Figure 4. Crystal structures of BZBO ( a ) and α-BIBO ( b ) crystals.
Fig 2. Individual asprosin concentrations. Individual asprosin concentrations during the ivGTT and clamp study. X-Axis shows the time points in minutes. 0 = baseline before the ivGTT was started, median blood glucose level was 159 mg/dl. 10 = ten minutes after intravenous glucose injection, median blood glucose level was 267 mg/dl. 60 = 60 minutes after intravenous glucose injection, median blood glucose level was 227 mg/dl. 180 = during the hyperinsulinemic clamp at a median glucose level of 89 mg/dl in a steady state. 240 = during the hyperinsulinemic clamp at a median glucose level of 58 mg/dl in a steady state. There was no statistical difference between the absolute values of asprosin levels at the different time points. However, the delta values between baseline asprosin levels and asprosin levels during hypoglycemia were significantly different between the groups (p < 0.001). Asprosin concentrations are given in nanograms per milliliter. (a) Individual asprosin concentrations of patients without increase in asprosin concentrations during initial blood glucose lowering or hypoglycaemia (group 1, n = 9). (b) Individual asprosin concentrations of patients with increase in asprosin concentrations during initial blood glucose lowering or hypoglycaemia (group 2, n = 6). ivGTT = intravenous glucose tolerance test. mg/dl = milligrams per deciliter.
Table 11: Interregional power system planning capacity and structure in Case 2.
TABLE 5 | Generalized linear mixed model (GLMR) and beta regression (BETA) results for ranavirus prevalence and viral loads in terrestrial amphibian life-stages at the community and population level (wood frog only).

---

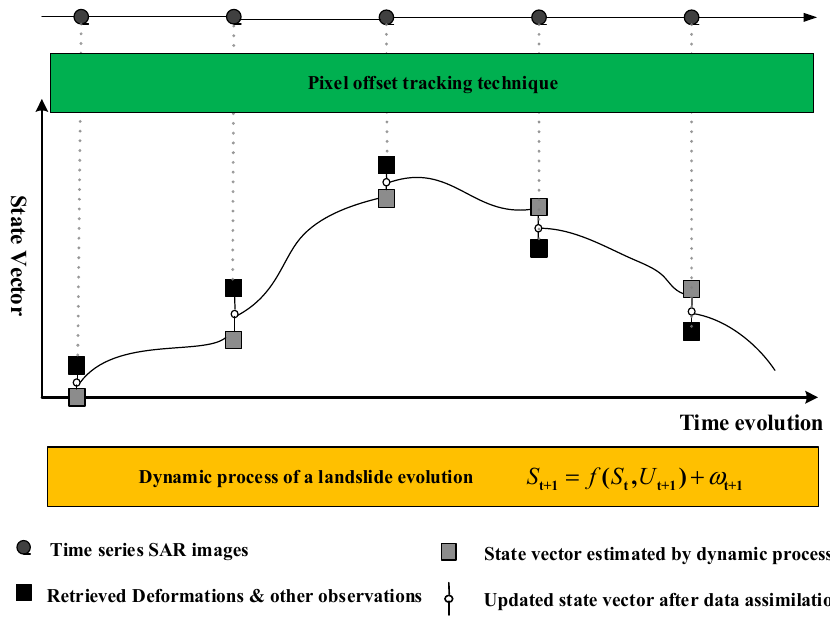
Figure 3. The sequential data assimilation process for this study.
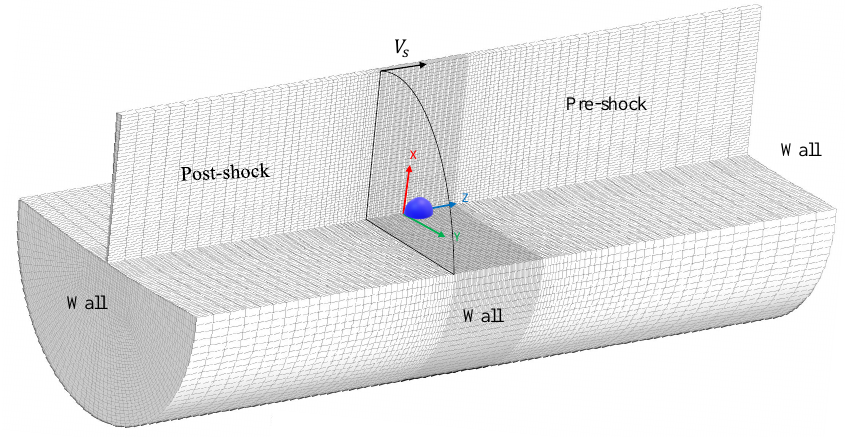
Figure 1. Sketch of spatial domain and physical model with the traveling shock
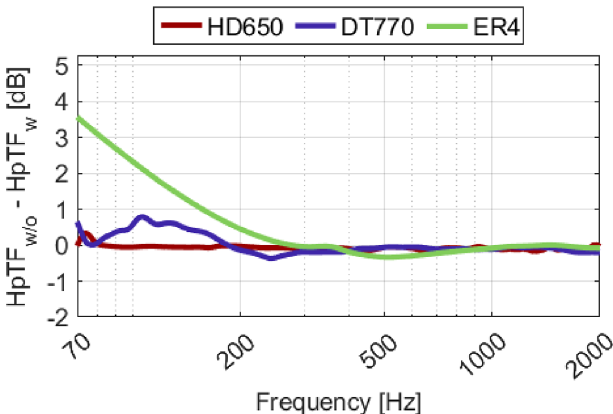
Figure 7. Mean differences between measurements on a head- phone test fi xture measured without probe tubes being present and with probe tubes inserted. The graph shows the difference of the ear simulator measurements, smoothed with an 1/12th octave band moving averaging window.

### Exercise brief:
All lines of the material that contain the string "difference" are to be copied.

### Answer section:
Fig 2. Individual asprosin concentrations. Individual asprosin concentrations during the ivGTT and clamp study. X-Axis shows the time points in minutes. 0 = baseline before the ivGTT was started, median blood glucose level was 159 mg/dl. 10 = ten minutes after intravenous glucose injection, median blood glucose level was 267 mg/dl. 60 = 60 minutes after intravenous glucose injection, median blood glucose level was 227 mg/dl. 180 = during the hyperinsulinemic clamp at a median glucose level of 89 mg/dl in a steady state. 240 = during the hyperinsulinemic clamp at a median glucose level of 58 mg/dl in a steady state. There was no statistical difference between the absolute values of asprosin levels at the different time points. However, the delta values between baseline asprosin levels and asprosin levels during hypoglycemia were significantly different between the groups (p < 0.001). Asprosin concentrations are given in nanograms per milliliter. (a) Individual asprosin concentrations of patients without increase in asprosin concentrations during initial blood glucose lowering or hypoglycaemia (group 1, n = 9). (b) Individual asprosin concentrations of patients with increase in asprosin concentrations during initial blood glucose lowering or hypoglycaemia (group 2, n = 6). ivGTT = intravenous glucose tolerance test. mg/dl = milligrams per deciliter.
Figure 7. Mean differences between measurements on a head- phone test fi xture measured without probe tubes being present and with probe tubes inserted. The graph shows the difference of the ear simulator measurements, smoothed with an 1/12th octave band moving averaging window.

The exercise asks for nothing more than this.